Canaan, a Bitcoin hardware manufacturer, has recently been hit with a securities lawsuit. The lawsuit was filed within US Court on the 4th of March, particularly the District Court of Oregan. One of Canaan’s own investors is suing Canaan for violating the US securities laws. The Chinese manufacturer is accused of misleading its investors within the lawsuit, particularly about its operations and financial status during its Initial Public Offering (IPO) filing with the US Securities and Exchange Commission (SEC) that occurred last November.
Intentionally Withholding Connections
Phillippe Lemieux, the Plaintiff in question, claims that Canaan had intentionally labeled a purchase agreement worth $150 million with Hangzhou Granshores Weichaeng Technology as a “strategic cooperation.” This was false, due to the fact that the chairman of that company owns 9.7% of shares within Canaan itself.

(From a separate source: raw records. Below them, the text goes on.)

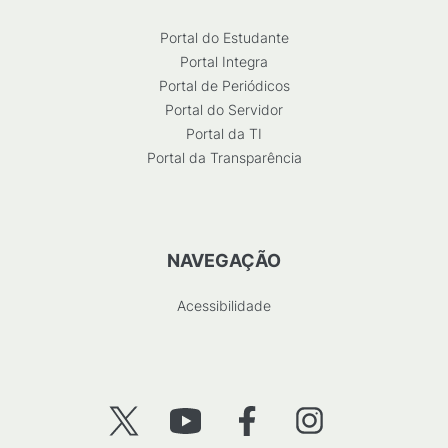
Portal do Estudante
Portal Integra
Portal de Periódicos
Portal do Servidor
Portal da TI
Portal da Transparência
NAVEGAÇÃO
Acessibilidade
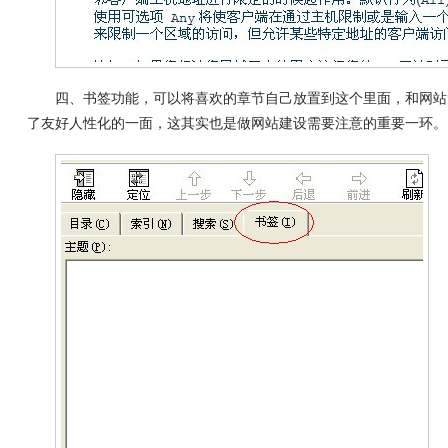
四、书签功能，可以将喜欢的章节自己放置到这个里面，和网站
了友好
人性化
的一面，这其实也是做
网站建设
需要注意的重要一环。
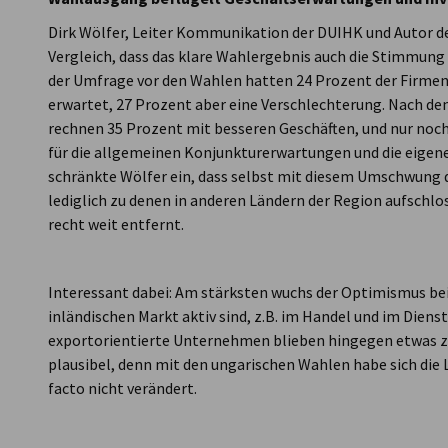
Dirk Wölfer, Leiter Kommunikation der DUIHK und Autor d
Vergleich, dass das klare Wahlergebnis auch die Stimmung
der Umfrage vor den Wahlen hatten 24 Prozent der Firmen 
erwartet, 27 Prozent aber eine Verschlechterung. Nach de
rechnen 35 Prozent mit besseren Geschäften, und nur noch
für die allgemeinen Konjunkturerwartungen und die eigene
schränkte Wölfer ein, dass selbst mit diesem Umschwung
lediglich zu denen in anderen Ländern der Region aufschlo
recht weit entfernt.
Interessant dabei: Am stärksten wuchs der Optimismus b
inländischen Markt aktiv sind, z.B. im Handel und im Diens
exportorientierte Unternehmen blieben hingegen etwas zu
plausibel, denn mit den ungarischen Wahlen habe sich die 
facto nicht verändert.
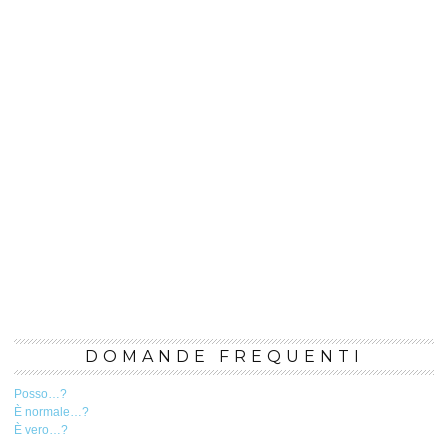
DOMANDE FREQUENTI
Posso…?
È normale…?
È vero…?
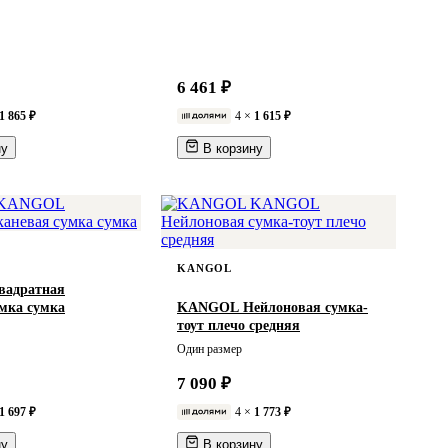
6 461 ₽
1 865 ₽
4 ×
1 615 ₽
ну
В корзину
KANGOL
адратная
умка сумка
KANGOL Нейлоновая сумка-
тоут плечо средняя
Один размер
7 090 ₽
1 697 ₽
4 ×
1 773 ₽
ну
В корзину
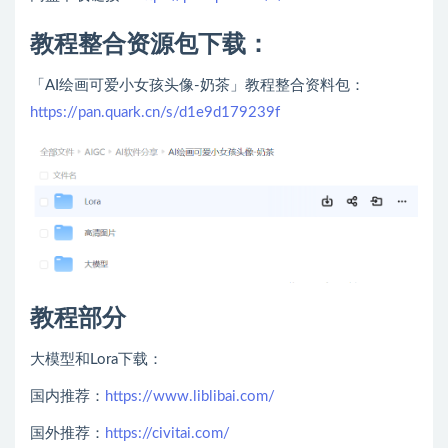
教程整合资源包下载：
「AI绘画可爱小女孩头像-奶茶」教程整合资料包：
https://pan.quark.cn/s/d1e9d179239f
教程部分
大模型和Lora下载：
国内推荐：
https://www.liblibai.com/
国外推荐：
https://civitai.com/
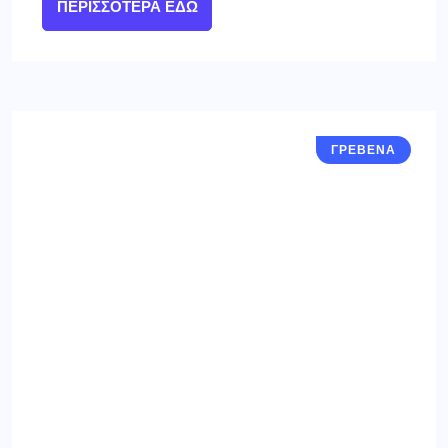
ΠΕΡΙΣΣΌΤΕΡΑ ΕΔΏ
ΓΡΕΒΕΝΑ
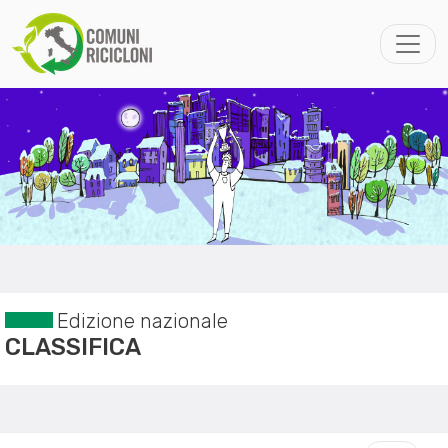
Edizione nazionale
CLASSIFICA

The complaint further accuses Canaan of removing its distributors from the company website prior to the IPO, as well as intentionally misrepresenting clients that were not involved within the Bitcoin mining industry itself.
Share Price Reflects Opinions
Canaan’s IPO has seen some less-than-exemplary results. The company’s initial listing price has dropped almost 50% from the initial $9 asked back in November of last year. The company quite briefly reached $8 on the 12th of February this year but had subsequently plummeted after that.
Lemieux will be represented through the Rosen Law Firm. On the 3rd of March, 2020, they posted an announcement that requested for all investors affected by Canaan’s illicit actions, to join them in their class action to try and gain compensation.
A Little History
Canaan itself is a company that specializes in the manufacturing of ASIC microprocessors and blockchain service, specifically for the use of Bitcoin mining. After launching its IPO back in November of 2019, February 2020 saw an anonymous investment analyst, going by the moniker Marcus Aurelius, publish a short report that was simply labeled “Canaan Fodder.”
Witty wordplay aside, the report claimed that Canaan had several undisclosed related-party transactions. Ones that had no economic substance behind it, and seemed to be more for personal gain than anything else.
While illegal companies are a dime a dozen, especially within the crypto industry, it’s rare to see a company that achieves sustainable economic success do something of this caliber. With any luck, all involved investors will get their money back, and the matter as a whole can be put to rest.